THE HITCHER (1986) (R) Dir. Robert Harmon
97 mins.
Another one I wish I had seen sooner. Rutger Hauer plays the titular role, and is picked up in the desert, from out of the rain, by Jim Halsey (C. Thomas Howell). Hauer brandishes a switchblade and things go downhill for Jim fast. Jim eventually miraculously escapes the maniac, but the hitcher keeps returning in a marvelous game of cat and mouse that results in Jim's being framed for Hauer's murder spree. Jim is arrested but escapes (you'll just have to see it to see how), and the game becomes essentially a high-octane version of The Farmer in the Dell, where it's the police vs. Jim (although he does take an ally) vs. the hitcher... with lots of car chases, lots of explosions, and lots of mini-strokes in anticipation as to what will happen next. Now, I just gave a few scenes away, but no more! The film is pretty unpredictable, with lots of twists and turns, and they just keep coming scene after scene.
Police versus...
First thing of note is the top-notch cinematography. I mean top-fucking-notch. The camera dances around the movements of the actors and its quite breathtaking at times. The opening sequence in the car cab is so claustrophobic and intense. Even when the movie switches to the open desert (in glorious, glorious widescreen), cars drive by or people or weapons are thrust into the camera. These invasions of the screen again reinforce the claustrophobia, even in open areas, and maintain the audience's parasympathetic reactions throughout the film. This fucking camera absolutely defines the movie's heavy themes of helplessness and enclosure.
Jim versus...
Another heavy theme throughout is the gay undercurrent between Jim and the hitcher. The hitcher grabs Jim's leg early in the movie, and every time he corners Jim he near kisses him when making threats. When Jim spits in his face, the hitcher rubs the saliva on his fingers and into his face and lips. It's very sexual in nature, and it makes a movie from 1986, much like Freddy's Revenge the year before, very subversive for its time.

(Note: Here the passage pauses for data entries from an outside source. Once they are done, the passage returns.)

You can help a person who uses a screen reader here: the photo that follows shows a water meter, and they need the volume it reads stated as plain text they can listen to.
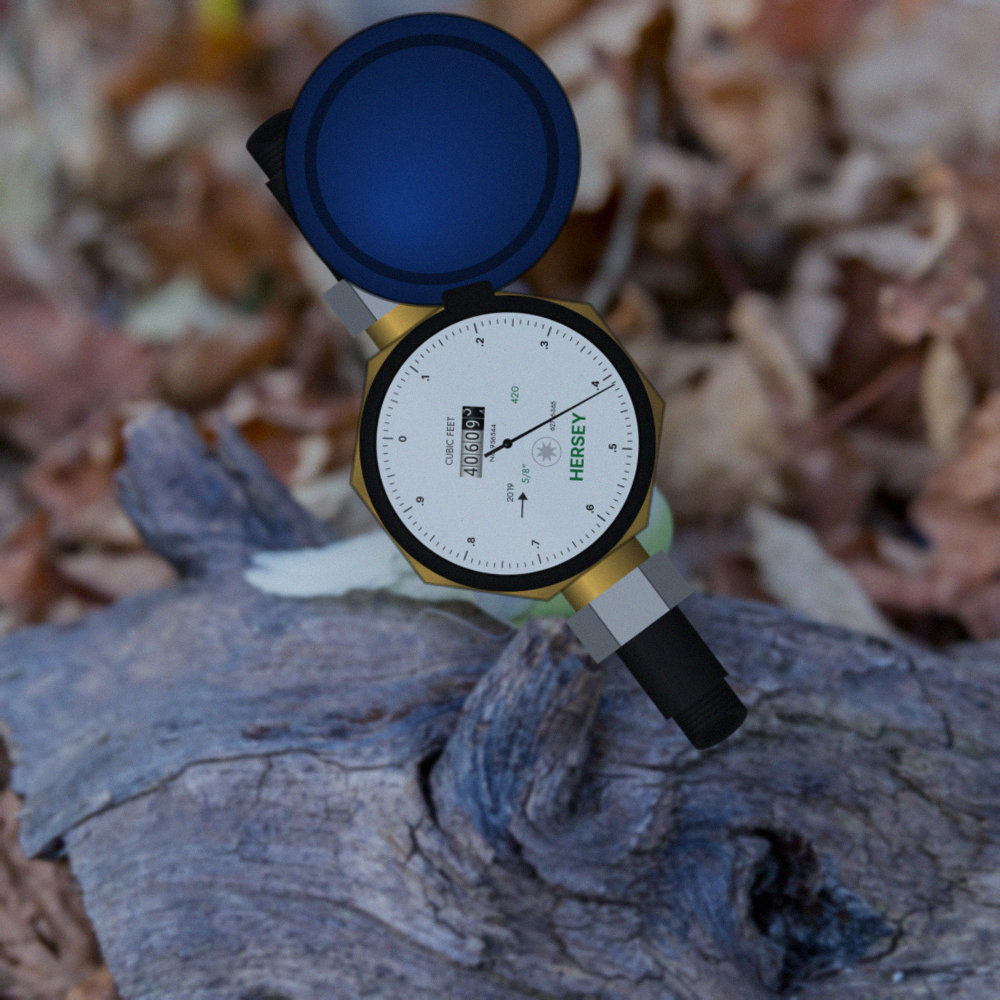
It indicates 406093.41 ft³
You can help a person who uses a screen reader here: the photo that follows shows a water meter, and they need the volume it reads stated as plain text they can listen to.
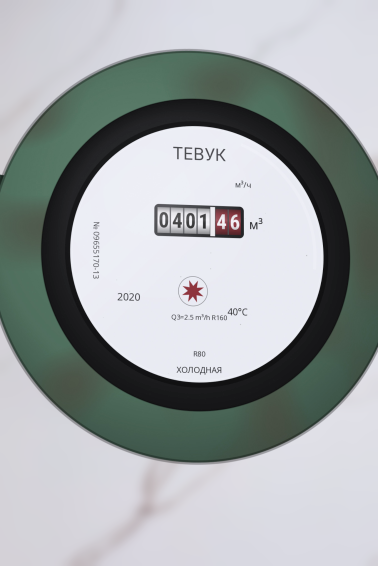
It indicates 401.46 m³
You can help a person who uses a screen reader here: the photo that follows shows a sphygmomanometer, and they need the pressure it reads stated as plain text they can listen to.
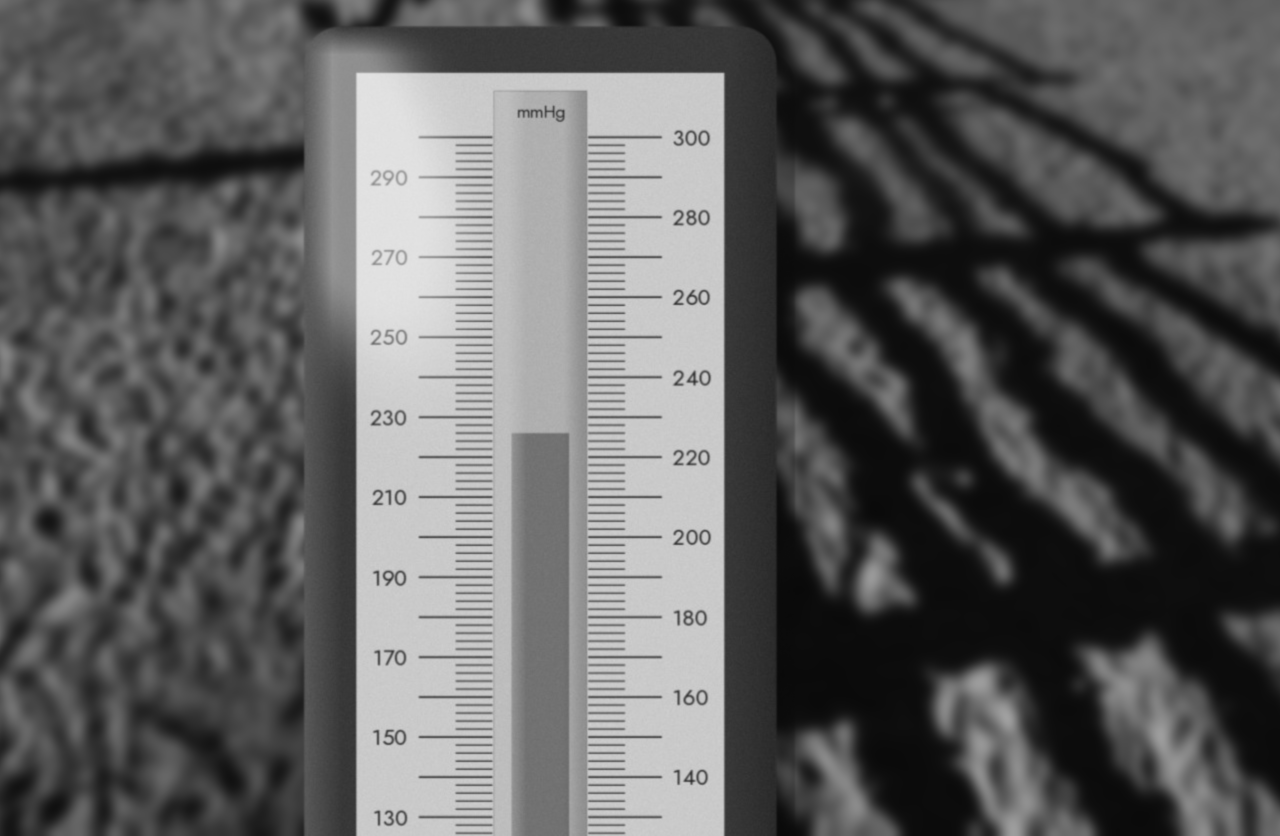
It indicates 226 mmHg
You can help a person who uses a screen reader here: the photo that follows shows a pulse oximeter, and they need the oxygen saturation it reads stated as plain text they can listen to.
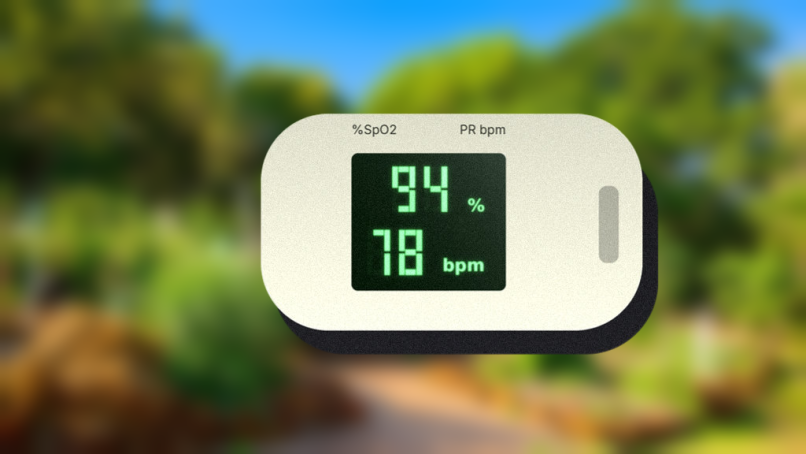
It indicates 94 %
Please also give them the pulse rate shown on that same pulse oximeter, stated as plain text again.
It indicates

Now Rutger Hauer is amazing in this. Totally creepy, totally believable. I didn't see him as a replicant or a blind swordsman all; I saw this scary fucking creep. He NAILED this role, pun intended. But here's the problem: C. Thomas Howell. He is very convincing and earnest at certain points in this movie, especially the beginning, but in many scenes he just comes of as goofy and really hammy. It's just a little incongruent with the sweat-dripping perfection that Hauer is in his role. Really, that's about the only flaw I can find with this film, and it's mildly distracting at best.